_EXERCISE REQUIREMENTS_
Recast every line of the listing below as a JSON list of strings, one string per line and no entries for blank lines. Leave the picture markers out.

(Saved data entries)
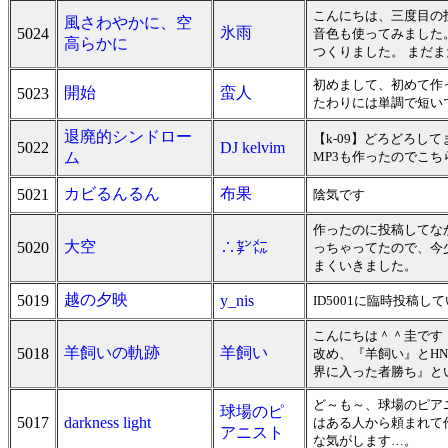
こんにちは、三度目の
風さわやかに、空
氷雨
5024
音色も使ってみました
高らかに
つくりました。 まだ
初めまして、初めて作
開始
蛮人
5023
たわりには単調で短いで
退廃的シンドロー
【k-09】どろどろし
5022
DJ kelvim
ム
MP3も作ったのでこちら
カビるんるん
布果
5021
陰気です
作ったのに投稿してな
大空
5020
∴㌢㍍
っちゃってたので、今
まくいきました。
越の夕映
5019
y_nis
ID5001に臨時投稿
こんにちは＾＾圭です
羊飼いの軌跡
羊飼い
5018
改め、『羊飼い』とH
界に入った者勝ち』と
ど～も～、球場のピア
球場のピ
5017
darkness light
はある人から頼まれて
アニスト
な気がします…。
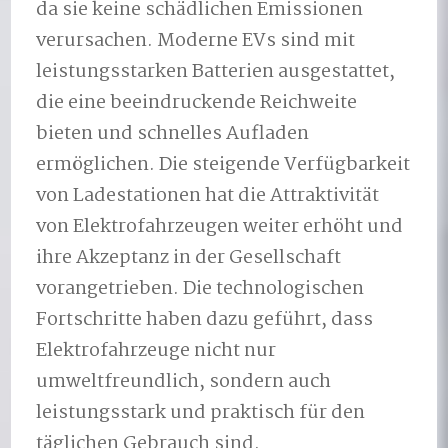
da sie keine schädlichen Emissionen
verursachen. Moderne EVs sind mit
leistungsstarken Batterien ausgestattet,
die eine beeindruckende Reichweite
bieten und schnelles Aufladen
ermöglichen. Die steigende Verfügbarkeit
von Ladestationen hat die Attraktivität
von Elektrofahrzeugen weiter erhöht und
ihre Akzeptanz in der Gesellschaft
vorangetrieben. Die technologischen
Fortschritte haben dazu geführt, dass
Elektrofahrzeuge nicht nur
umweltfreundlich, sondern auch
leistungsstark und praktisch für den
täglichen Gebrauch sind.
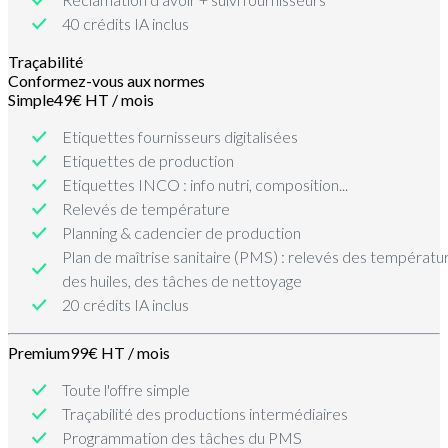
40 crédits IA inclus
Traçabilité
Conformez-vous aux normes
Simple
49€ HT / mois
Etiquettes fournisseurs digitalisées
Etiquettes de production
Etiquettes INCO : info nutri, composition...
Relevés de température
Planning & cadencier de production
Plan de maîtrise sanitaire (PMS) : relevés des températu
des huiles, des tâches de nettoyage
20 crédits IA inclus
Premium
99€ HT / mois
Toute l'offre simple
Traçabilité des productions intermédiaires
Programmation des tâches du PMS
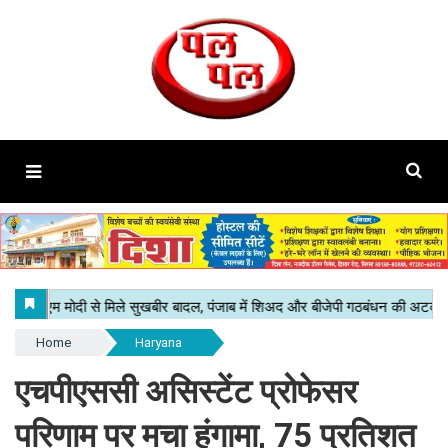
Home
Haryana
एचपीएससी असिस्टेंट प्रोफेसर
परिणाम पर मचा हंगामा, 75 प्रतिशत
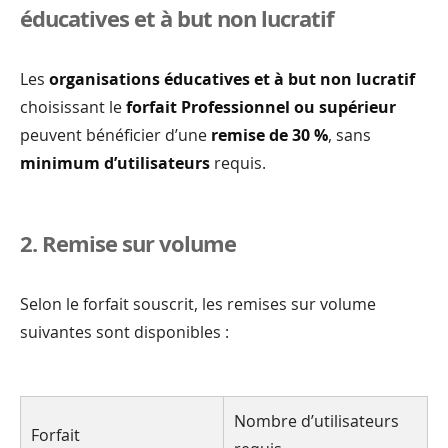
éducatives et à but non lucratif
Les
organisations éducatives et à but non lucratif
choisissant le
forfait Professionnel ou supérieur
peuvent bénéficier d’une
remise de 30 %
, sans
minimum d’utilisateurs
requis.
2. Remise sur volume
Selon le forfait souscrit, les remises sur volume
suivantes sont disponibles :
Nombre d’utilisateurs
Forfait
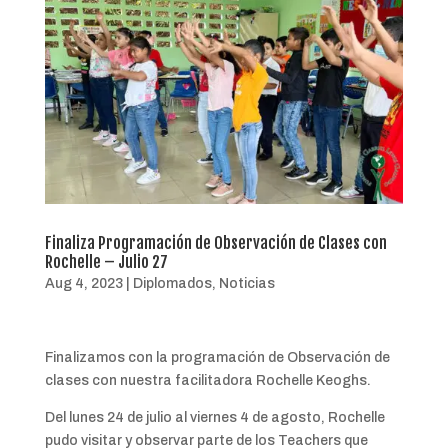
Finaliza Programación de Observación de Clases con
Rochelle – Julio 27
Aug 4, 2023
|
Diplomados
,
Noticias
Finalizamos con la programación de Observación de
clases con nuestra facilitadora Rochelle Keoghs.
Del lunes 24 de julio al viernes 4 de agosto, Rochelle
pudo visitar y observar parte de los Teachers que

_ANSWER BOX_
[
  "こんにちは、三度目の",
  "風さわやかに、空",
  "氷雨",
  "5024",
  "音色も使ってみました",
  "高らかに",
  "つくりました。 まだ",
  "初めまして、初めて作",
  "開始",
  "蛮人",
  "5023",
  "たわりには単調で短いで",
  "退廃的シンドロー",
  "【k-09】どろどろし",
  "5022",
  "DJ kelvim",
  "ム",
  "MP3も作ったのでこちら",
  "カビるんるん",
  "布果",
  "5021",
  "陰気です",
  "作ったのに投稿してな",
  "大空",
  "5020",
  "∴㌢㍍",
  "っちゃってたので、今",
  "まくいきました。",
  "越の夕映",
  "5019",
  "y_nis",
  "ID5001に臨時投稿",
  "こんにちは＾＾圭です",
  "羊飼いの軌跡",
  "羊飼い",
  "5018",
  "改め、『羊飼い』とH",
  "界に入った者勝ち』と",
  "ど～も～、球場のピア",
  "球場のピ",
  "5017",
  "darkness light",
  "はある人から頼まれて",
  "アニスト",
  "な気がします…。",
  "da sie keine schädlichen Emissionen",
  "verursachen. Moderne EVs sind mit",
  "leistungsstarken Batterien ausgestattet,",
  "die eine beeindruckende Reichweite",
  "bieten und schnelles Aufladen",
  "ermöglichen. Die steigende Verfügbarkeit",
  "von Ladestationen hat die Attraktivität",
  "von Elektrofahrzeugen weiter erhöht und",
  "ihre Akzeptanz in der Gesellschaft",
  "vorangetrieben. Die technologischen",
  "Fortschritte haben dazu geführt, dass",
  "Elektrofahrzeuge nicht nur",
  "umweltfreundlich, sondern auch",
  "leistungsstark und praktisch für den",
  "täglichen Gebrauch sind.",
  "40 crédits IA inclus",
  "Traçabilité",
  "Conformez-vous aux normes",
  "Simple",
  "49€ HT / mois",
  "Etiquettes fournisseurs digitalisées",
  "Etiquettes de production",
  "Etiquettes INCO : info nutri, composition...",
  "Relevés de température",
  "Planning & cadencier de production",
  "Plan de maîtrise sanitaire (PMS) : relevés des températu",
  "des huiles, des tâches de nettoyage",
  "20 crédits IA inclus",
  "Premium",
  "99€ HT / mois",
  "Toute l'offre simple",
  "Traçabilité des productions intermédiaires",
  "Programmation des tâches du PMS",
  "Home",
  "Haryana",
  "एचपीएससी असिस्टेंट प्रोफेसर",
  "परिणाम पर मचा हंगामा, 75 प्रतिशत",
  "éducatives et à but non lucratif",
  "Les",
  "organisations éducatives et à but non lucratif",
  "choisissant le",
  "forfait Professionnel ou supérieur",
  "peuvent bénéficier d’une",
  "remise de 30 %",
  ", sans",
  "minimum d’utilisateurs",
  "requis.",
  "2. Remise sur volume",
  "Selon le forfait souscrit, les remises sur volume",
  "suivantes sont disponibles :",
  "Nombre d’utilisateurs",
  "Forfait",
  "Finaliza Programación de Observación de Clases con",
  "Rochelle – Julio 27",
  "Aug 4, 2023",
  "|",
  "Diplomados",
  ",",
  "Noticias",
  "Finalizamos con la programación de Observación de",
  "clases con nuestra facilitadora Rochelle Keoghs.",
  "Del lunes 24 de julio al viernes 4 de agosto, Rochelle",
  "pudo visitar y observar parte de los Teachers que"
]